Denn Schwammerl sind weit mehr als Schmankerl. „Pilze sind ein wichtiger Bestandteil unseres Ökosystems“, erklärt Grünert. Jeder Pilz erfüllt demnach eine dieser beiden Aufgaben: Entweder zersetzt er organisches, totes Material aus dem Wald. 

Oder er versorgt unterirdisch Bäume über ihre Wurzeln mit Wasser und Nährstoffen. „Deswegen ist es so wichtig, dass der Lebensraum der Pilze erhalten bleibt“, sagt Grünert.

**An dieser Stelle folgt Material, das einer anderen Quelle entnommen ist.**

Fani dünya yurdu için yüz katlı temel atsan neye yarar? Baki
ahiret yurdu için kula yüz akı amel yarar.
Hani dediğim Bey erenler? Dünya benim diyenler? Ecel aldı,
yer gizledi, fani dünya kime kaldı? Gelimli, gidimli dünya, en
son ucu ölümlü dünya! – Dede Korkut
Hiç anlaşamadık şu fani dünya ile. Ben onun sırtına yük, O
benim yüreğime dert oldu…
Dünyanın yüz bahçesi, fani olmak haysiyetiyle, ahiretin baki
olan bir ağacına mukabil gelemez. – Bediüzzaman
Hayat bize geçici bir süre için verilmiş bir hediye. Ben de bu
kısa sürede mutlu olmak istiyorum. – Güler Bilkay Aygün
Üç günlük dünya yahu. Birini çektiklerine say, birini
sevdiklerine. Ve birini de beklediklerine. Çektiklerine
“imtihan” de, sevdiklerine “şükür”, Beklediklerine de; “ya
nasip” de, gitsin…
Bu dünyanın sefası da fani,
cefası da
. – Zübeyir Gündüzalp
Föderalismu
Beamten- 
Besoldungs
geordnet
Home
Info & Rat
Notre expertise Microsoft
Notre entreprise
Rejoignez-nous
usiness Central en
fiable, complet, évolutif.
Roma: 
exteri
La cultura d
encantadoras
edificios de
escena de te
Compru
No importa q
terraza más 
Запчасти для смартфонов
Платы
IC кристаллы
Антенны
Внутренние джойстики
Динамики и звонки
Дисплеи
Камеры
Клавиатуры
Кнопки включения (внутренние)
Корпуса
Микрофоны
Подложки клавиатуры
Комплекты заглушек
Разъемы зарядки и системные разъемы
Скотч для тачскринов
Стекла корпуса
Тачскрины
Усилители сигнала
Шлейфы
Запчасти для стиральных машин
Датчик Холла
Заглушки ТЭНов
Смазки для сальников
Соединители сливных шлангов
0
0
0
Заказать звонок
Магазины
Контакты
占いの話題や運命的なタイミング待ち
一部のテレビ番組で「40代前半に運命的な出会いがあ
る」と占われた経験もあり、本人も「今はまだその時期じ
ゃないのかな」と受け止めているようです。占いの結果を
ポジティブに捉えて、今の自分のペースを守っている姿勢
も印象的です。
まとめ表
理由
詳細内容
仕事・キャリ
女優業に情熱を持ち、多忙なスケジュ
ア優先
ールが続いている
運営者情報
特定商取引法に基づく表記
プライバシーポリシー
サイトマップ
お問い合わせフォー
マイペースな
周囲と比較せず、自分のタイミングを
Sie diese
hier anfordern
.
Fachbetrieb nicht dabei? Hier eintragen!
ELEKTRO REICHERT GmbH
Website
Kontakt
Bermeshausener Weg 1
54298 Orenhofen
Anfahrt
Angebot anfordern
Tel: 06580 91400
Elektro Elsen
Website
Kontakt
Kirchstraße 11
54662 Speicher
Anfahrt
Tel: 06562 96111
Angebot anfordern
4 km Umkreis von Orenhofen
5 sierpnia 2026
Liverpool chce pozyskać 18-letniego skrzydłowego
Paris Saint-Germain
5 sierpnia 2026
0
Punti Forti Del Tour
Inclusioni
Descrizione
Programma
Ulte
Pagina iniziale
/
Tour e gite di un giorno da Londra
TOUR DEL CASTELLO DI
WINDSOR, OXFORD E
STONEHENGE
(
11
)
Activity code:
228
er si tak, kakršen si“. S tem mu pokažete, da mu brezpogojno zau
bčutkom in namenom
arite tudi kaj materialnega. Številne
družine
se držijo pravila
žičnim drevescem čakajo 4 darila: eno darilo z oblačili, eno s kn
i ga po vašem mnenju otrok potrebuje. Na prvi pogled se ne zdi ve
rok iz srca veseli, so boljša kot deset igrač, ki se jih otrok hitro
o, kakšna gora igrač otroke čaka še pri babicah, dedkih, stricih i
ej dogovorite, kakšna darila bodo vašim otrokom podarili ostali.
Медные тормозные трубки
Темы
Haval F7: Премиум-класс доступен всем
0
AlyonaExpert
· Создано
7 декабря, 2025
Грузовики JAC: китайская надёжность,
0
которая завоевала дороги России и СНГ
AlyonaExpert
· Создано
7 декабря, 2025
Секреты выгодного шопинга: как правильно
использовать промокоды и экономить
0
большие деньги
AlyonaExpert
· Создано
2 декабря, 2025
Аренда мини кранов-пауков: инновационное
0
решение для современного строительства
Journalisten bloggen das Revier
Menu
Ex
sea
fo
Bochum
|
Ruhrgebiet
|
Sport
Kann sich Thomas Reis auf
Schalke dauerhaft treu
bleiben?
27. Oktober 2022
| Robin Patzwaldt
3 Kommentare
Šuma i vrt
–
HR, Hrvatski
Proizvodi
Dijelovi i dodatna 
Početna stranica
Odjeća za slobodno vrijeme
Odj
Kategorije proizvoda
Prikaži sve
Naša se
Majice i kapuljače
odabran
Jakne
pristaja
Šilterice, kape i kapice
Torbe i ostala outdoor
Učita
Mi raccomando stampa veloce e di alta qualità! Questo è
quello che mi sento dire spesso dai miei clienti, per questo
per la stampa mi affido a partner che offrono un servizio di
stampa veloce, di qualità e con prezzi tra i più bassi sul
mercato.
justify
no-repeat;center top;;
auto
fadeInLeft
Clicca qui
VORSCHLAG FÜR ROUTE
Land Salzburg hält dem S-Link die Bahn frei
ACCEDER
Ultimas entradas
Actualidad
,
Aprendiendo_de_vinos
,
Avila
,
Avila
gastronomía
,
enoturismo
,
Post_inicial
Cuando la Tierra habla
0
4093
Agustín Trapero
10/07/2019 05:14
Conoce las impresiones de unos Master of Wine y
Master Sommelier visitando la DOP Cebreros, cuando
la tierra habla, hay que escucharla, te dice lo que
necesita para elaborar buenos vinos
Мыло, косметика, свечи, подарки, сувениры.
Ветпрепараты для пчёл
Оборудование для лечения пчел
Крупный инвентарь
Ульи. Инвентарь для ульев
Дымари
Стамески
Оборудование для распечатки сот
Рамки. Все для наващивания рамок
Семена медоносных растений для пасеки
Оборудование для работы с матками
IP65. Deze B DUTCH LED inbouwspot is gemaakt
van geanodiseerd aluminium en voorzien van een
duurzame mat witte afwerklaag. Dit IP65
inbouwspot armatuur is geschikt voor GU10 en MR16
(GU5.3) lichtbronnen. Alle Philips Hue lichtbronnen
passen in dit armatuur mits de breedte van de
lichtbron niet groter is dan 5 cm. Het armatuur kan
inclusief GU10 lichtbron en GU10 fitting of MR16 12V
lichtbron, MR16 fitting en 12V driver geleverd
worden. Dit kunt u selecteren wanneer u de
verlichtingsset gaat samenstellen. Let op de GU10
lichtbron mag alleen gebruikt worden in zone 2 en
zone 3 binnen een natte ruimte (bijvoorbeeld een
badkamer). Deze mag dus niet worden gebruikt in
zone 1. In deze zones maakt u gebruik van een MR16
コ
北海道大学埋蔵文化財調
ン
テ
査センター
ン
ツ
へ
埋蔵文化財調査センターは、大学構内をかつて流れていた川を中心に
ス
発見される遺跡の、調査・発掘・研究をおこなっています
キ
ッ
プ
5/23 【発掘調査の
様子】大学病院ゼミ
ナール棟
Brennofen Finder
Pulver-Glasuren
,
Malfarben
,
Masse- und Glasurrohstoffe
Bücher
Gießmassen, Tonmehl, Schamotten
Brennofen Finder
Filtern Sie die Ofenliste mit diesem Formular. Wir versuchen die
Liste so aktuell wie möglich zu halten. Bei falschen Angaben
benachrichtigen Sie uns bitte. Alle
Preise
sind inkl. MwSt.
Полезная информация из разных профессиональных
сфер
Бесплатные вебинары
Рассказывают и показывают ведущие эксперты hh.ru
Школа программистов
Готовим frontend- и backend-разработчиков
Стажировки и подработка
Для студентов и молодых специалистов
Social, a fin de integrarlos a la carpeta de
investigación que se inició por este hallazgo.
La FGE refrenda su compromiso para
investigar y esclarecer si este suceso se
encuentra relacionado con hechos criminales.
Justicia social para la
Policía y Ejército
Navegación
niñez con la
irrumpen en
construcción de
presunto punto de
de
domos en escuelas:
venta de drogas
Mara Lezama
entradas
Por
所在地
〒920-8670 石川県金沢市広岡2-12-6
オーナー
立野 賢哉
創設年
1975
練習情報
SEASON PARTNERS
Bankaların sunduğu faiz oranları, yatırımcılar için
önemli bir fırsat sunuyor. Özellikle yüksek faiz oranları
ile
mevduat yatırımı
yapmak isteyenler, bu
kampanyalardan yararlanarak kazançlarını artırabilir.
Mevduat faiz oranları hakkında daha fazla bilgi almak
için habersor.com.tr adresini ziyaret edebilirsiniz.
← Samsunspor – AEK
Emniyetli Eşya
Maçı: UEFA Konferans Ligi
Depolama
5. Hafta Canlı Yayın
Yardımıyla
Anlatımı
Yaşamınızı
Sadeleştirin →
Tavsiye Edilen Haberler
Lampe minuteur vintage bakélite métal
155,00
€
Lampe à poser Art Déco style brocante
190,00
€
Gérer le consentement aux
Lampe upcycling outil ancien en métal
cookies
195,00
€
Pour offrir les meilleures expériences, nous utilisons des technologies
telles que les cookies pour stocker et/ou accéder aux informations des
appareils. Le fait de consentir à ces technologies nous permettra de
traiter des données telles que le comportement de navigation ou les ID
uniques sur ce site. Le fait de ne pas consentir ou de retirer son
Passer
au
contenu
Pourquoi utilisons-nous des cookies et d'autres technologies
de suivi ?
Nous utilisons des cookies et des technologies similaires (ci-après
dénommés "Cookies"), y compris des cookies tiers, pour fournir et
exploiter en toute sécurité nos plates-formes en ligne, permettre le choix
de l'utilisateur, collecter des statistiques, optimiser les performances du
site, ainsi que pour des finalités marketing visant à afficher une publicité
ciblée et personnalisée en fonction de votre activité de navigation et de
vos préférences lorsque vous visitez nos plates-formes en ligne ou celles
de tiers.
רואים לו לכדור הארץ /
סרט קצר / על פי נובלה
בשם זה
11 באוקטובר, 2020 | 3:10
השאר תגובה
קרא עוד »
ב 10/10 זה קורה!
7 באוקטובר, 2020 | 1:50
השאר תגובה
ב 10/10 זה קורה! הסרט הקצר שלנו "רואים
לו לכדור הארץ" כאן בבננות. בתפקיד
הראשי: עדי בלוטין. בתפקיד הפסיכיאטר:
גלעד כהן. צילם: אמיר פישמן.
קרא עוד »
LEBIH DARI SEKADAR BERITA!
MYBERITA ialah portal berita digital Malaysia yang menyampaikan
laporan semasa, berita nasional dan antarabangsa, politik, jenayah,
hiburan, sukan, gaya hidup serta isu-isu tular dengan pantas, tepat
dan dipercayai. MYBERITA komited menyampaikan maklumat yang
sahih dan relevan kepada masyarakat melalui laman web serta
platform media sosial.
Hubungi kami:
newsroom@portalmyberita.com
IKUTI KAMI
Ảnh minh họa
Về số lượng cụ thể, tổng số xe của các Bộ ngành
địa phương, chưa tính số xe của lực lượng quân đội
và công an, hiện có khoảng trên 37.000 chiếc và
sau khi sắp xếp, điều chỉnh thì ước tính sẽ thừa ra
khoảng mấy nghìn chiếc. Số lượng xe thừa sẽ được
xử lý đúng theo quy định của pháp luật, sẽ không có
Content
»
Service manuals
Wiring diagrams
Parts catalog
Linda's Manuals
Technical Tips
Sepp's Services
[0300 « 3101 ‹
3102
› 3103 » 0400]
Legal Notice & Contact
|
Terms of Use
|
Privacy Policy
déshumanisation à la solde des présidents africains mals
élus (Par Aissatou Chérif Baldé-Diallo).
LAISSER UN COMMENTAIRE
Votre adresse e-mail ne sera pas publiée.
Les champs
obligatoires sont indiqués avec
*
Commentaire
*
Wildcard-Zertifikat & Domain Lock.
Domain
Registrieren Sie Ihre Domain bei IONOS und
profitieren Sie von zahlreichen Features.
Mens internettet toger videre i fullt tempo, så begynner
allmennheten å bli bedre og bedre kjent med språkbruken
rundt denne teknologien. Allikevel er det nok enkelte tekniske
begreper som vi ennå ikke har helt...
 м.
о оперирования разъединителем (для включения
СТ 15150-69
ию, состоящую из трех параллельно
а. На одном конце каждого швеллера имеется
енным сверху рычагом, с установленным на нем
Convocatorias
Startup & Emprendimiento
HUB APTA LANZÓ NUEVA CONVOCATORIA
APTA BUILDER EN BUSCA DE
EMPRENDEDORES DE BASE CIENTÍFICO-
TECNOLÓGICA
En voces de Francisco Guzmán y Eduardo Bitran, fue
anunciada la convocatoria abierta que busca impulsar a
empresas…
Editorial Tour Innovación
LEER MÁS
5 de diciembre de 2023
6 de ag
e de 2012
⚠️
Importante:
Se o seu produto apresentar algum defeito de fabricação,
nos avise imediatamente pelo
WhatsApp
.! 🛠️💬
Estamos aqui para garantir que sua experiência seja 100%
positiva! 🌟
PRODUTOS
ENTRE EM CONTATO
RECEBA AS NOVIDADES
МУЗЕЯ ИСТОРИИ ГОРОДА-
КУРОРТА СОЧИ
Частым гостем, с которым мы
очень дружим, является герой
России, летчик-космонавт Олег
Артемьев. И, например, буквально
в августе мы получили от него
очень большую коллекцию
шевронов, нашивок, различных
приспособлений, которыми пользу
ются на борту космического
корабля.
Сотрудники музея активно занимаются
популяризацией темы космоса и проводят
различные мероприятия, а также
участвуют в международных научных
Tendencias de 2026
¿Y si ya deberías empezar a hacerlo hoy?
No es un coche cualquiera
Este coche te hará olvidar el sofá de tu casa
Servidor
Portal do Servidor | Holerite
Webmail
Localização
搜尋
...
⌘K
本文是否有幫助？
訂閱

Und umgekehrt können manche Pflanzen ohne die Pilze gar nicht wachsen. 

Die Orchidee etwa könnte ohne die Pilze nicht blühen. Dabei war Grünert früher selbst vom Jagdfieber gepackt: „Schon als Kind haben meine Eltern mit mir Speisepilze gesammelt.“ Doch heute ist das freilich anders. 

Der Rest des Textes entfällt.